Fulton gets his feet crossed up, plays around his front pad and defends a little wide for me to feel comfortable as I watch him play but I feel chuffed he's taken this final opportunity. He's taken it because age and experience have surely given him mental strength.
Few players in any sport are technically perfect and many who are fail to make any real impact at the top level - because pressure not only erodes technique but great technique can be undone by poor decision-making under duress.
Cricket is not a style contest. There are no extra runs for the degree of difficulty of a shot or for artistic merit. It is a contest between bat and ball; the bowler is trying to get you out and you have to resist, stay in and score runs.

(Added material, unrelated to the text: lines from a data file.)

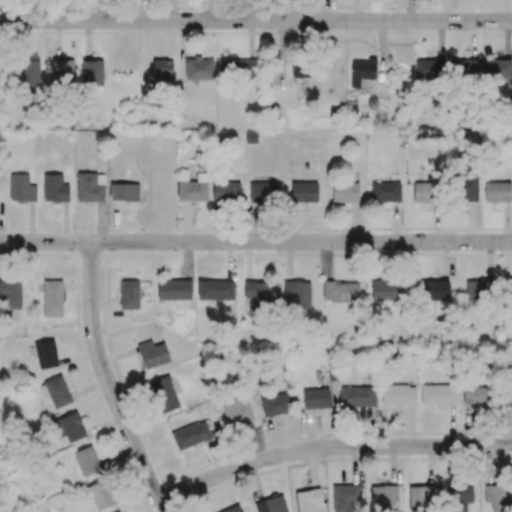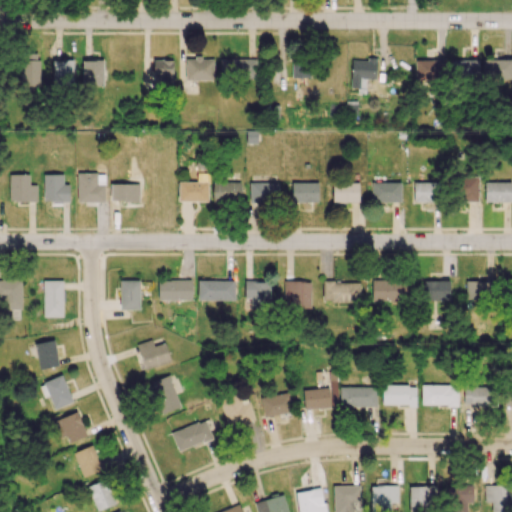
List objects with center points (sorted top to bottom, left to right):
road: (256, 20)
building: (237, 68)
building: (463, 68)
building: (29, 69)
building: (199, 69)
building: (299, 69)
building: (496, 69)
building: (430, 70)
building: (62, 71)
building: (163, 71)
building: (361, 72)
building: (92, 73)
building: (90, 187)
building: (21, 188)
building: (54, 188)
building: (193, 189)
building: (466, 189)
building: (226, 191)
building: (124, 192)
building: (263, 192)
building: (303, 192)
building: (344, 192)
building: (385, 192)
building: (425, 192)
building: (497, 192)
road: (256, 241)
building: (174, 290)
building: (215, 290)
building: (387, 290)
building: (435, 290)
building: (477, 290)
building: (340, 291)
building: (129, 294)
building: (256, 294)
building: (301, 295)
building: (10, 298)
building: (52, 298)
building: (46, 354)
building: (152, 354)
road: (106, 381)
building: (55, 392)
building: (164, 394)
building: (507, 394)
building: (398, 395)
building: (438, 395)
building: (357, 396)
building: (477, 396)
building: (315, 398)
building: (275, 404)
building: (236, 411)
building: (70, 427)
building: (190, 435)
road: (329, 447)
building: (86, 461)
building: (100, 495)
building: (345, 497)
building: (382, 497)
building: (460, 497)
building: (497, 497)
building: (421, 498)
building: (309, 500)
building: (271, 504)
building: (232, 509)
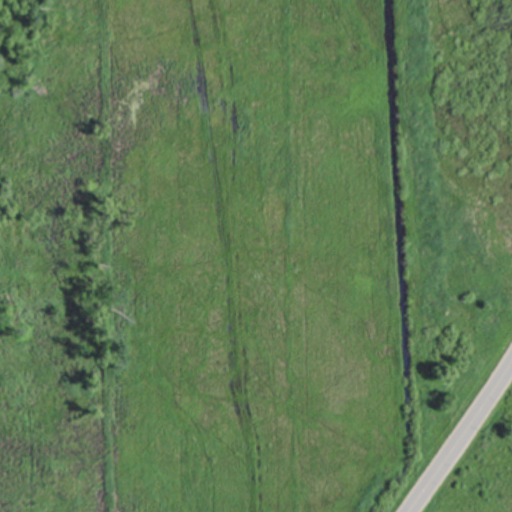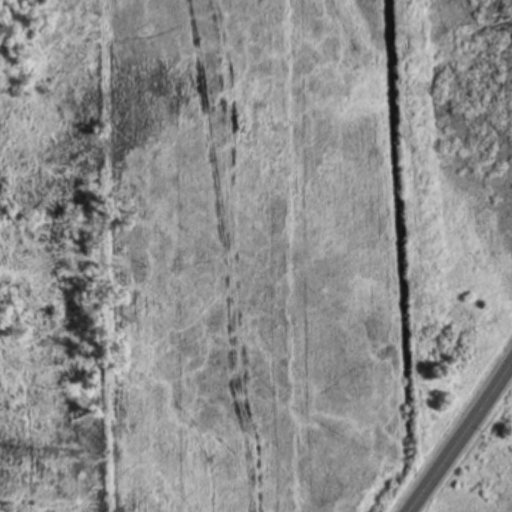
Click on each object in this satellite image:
road: (462, 440)
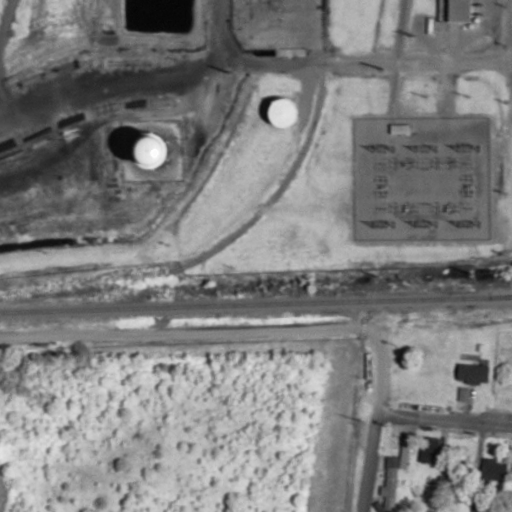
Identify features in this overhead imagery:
building: (457, 9)
building: (106, 25)
road: (339, 59)
building: (282, 111)
water tower: (155, 149)
power substation: (418, 177)
railway: (239, 228)
railway: (256, 303)
road: (220, 332)
building: (471, 373)
road: (441, 414)
building: (427, 451)
road: (363, 458)
building: (395, 464)
building: (511, 467)
building: (492, 470)
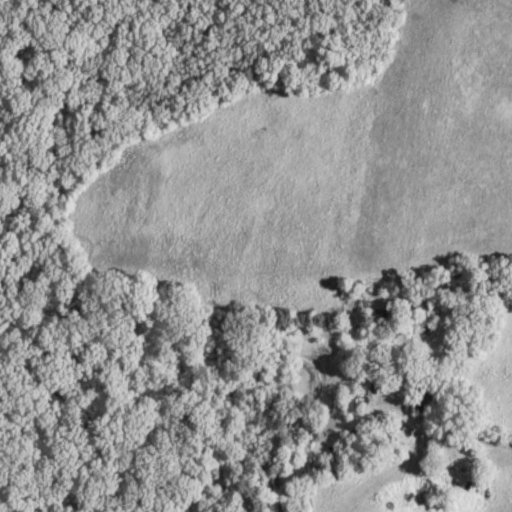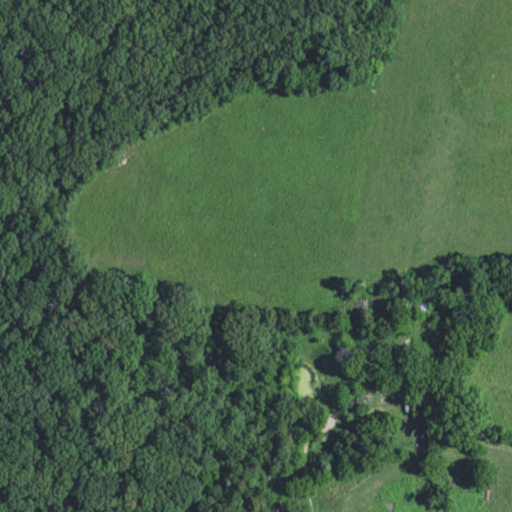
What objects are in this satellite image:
building: (420, 306)
building: (425, 401)
road: (448, 436)
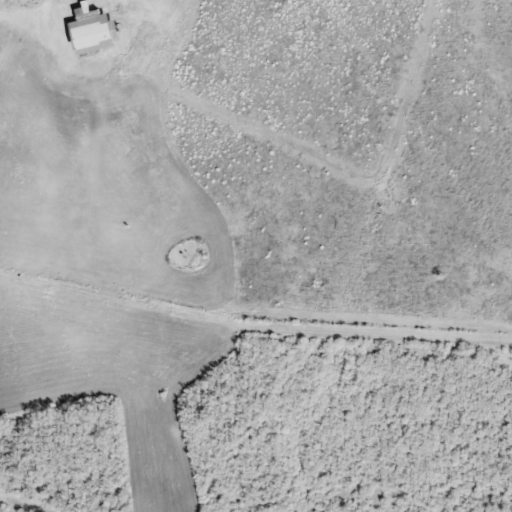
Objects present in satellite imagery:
building: (86, 32)
building: (85, 34)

Steve Waugh understood that, so did Andrew Jones and, finally, after 10 years of under-performance at provincial level, it dawned on me too.
Sheer bloody determination is possibly the most underrated asset in sport. It is the skill that makes the gifted great and the less than gifted successful. I saw a ton of that determination in Fulton's 136 and if there is anything that is going to continue the improvement of this New Zealand cricket team, it will surely be more determination than they had shown at the national level before this summer.
No doubt Fulton has booked his seat on the plane to England and, accepting the fact he is no youngster, if he grinds out more runs with the consistency he's shown in this series for just a couple more seasons, he will have done a fine job for his country.
What would Billy Beane of the Oakland As in the movie Moneyball say of Peter Fulton? He'd say: "He gets on base."